• CONSIGNE:
Recopiez mot pour mot le passage du texte sur la protection des travailleurs en Suisse, en commençant à « Qu’en est-il de » et en terminant à « renforcent cette protection. ».

Au fil du temps, des structures et des instruments supplémentaires ont été mis en place pour renforcer davantage ces échanges. Lors de la pandémie de Covid-19, l’article 26 de l’ordonnance Covid-19 situation particulière prévoyait par exemple que l’exécution des mesures de prévention incombe aux autorités d’exécution de la LTr et, ce qui était inédit, de la LAA. Les échanges entre les deux organes d’exécution étaient alors très réguliers. Ceux-ci collaborent également lorsque les thématiques de la prévention des accidents et maladies professionnelles et celles de la santé au travail se recoupent. Quand un paysagiste est fortement exposé à la chaleur dans le cadre de son travail et subit une insolation, c’est un accident professionnel qui relève de la LAA. Les mesures de prévention, telles que la mise à disposition de vêtements de protection contre l’exposition à la chaleur, relèvent toutefois également du domaine de la santé au travail. Ainsi, les organes d’exécution travaillent ensemble à l’élaboration de recommandations concernant la protection des travailleurs contre la chaleur.

Dans son message daté du 24 août 2016[6], le Conseil fédéral a en outre rappelé sa volonté de ratifier l’ensemble des normes fondamentales de l’OIT. Le gouvernement suisse va par conséquent analyser les possibilités de ratification de ces deux nouvelles conventions fondamentales, en collaboration avec les partenaires sociaux.

Un niveau élevé de protection des travailleurs en Suisse

Qu’en est-il de la protection de la sécurité et de la santé des travailleurs en Suisse? Le pays comptabilise actuellement 0,2 décès et un peu plus de 2 accidents non mortels pour 100 000 travailleurs chaque année[7], des chiffres bas en comparaison internationale. Bien que la tragédie récente de Malley Phare rappelle que des efforts supplémentaires doivent être entrepris, les lois[8] et la pratique suisses offrent un niveau élevé de protection des travailleurs. La collaboration entre employés et employeurs dans les entreprises, le dialogue social au sein de la CFST, l’inspection du travail qui veille à l’application de la loi sur le travail et la médecine du travail qui conseille les entreprises notamment sont autant d’éléments qui renforcent cette protection.

• LIGNES EXTRAITES:
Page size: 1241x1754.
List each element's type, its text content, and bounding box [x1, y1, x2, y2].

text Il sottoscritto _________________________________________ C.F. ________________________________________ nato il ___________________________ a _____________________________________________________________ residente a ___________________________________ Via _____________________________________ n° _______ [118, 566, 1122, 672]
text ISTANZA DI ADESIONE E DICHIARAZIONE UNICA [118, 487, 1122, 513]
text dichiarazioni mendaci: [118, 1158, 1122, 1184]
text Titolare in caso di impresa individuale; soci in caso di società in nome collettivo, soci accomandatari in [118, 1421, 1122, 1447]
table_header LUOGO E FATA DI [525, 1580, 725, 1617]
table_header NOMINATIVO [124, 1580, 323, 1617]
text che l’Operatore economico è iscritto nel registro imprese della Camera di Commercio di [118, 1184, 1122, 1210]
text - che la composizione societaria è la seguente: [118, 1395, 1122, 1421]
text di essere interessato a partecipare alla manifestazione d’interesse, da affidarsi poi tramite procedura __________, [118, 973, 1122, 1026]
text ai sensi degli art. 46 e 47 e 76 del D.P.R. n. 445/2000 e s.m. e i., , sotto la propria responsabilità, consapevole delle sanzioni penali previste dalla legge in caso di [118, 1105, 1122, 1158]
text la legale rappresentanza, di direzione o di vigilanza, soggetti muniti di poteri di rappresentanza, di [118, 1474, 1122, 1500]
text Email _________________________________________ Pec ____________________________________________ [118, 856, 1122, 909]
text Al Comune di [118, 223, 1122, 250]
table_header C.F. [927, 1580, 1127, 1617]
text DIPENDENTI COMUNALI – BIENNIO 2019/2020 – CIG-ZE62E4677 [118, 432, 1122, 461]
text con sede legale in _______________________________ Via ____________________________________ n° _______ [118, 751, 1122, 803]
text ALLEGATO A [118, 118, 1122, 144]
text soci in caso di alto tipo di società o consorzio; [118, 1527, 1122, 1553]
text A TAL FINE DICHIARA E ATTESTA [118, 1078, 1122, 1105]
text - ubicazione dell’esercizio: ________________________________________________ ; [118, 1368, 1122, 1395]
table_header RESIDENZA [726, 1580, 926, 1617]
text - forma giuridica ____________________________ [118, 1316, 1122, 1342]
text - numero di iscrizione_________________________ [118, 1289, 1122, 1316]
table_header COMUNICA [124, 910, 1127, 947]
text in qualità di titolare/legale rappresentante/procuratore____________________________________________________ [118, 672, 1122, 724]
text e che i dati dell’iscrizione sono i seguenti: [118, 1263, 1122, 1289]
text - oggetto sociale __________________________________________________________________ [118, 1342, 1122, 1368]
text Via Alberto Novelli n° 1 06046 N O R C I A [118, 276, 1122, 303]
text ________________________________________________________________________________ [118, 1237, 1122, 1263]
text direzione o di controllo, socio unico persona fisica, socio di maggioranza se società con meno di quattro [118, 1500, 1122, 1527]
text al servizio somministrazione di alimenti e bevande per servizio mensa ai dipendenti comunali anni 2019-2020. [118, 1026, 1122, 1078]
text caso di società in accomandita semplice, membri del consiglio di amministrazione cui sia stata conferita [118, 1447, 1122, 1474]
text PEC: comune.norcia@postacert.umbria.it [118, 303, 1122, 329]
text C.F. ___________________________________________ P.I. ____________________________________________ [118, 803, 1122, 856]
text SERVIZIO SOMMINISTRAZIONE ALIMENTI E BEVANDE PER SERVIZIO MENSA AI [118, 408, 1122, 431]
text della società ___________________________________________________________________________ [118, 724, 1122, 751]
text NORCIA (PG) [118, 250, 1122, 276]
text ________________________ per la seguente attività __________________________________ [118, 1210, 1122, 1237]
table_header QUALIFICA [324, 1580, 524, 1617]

• RÉSULTAT:
Qu’en est-il de la protection de la sécurité et de la santé des travailleurs en Suisse? Le pays comptabilise actuellement 0,2 décès et un peu plus de 2 accidents non mortels pour 100 000 travailleurs chaque année[7], des chiffres bas en comparaison internationale. Bien que la tragédie récente de Malley Phare rappelle que des efforts supplémentaires doivent être entrepris, les lois[8] et la pratique suisses offrent un niveau élevé de protection des travailleurs. La collaboration entre employés et employeurs dans les entreprises, le dialogue social au sein de la CFST, l’inspection du travail qui veille à l’application de la loi sur le travail et la médecine du travail qui conseille les entreprises notamment sont autant d’éléments qui renforcent cette protection.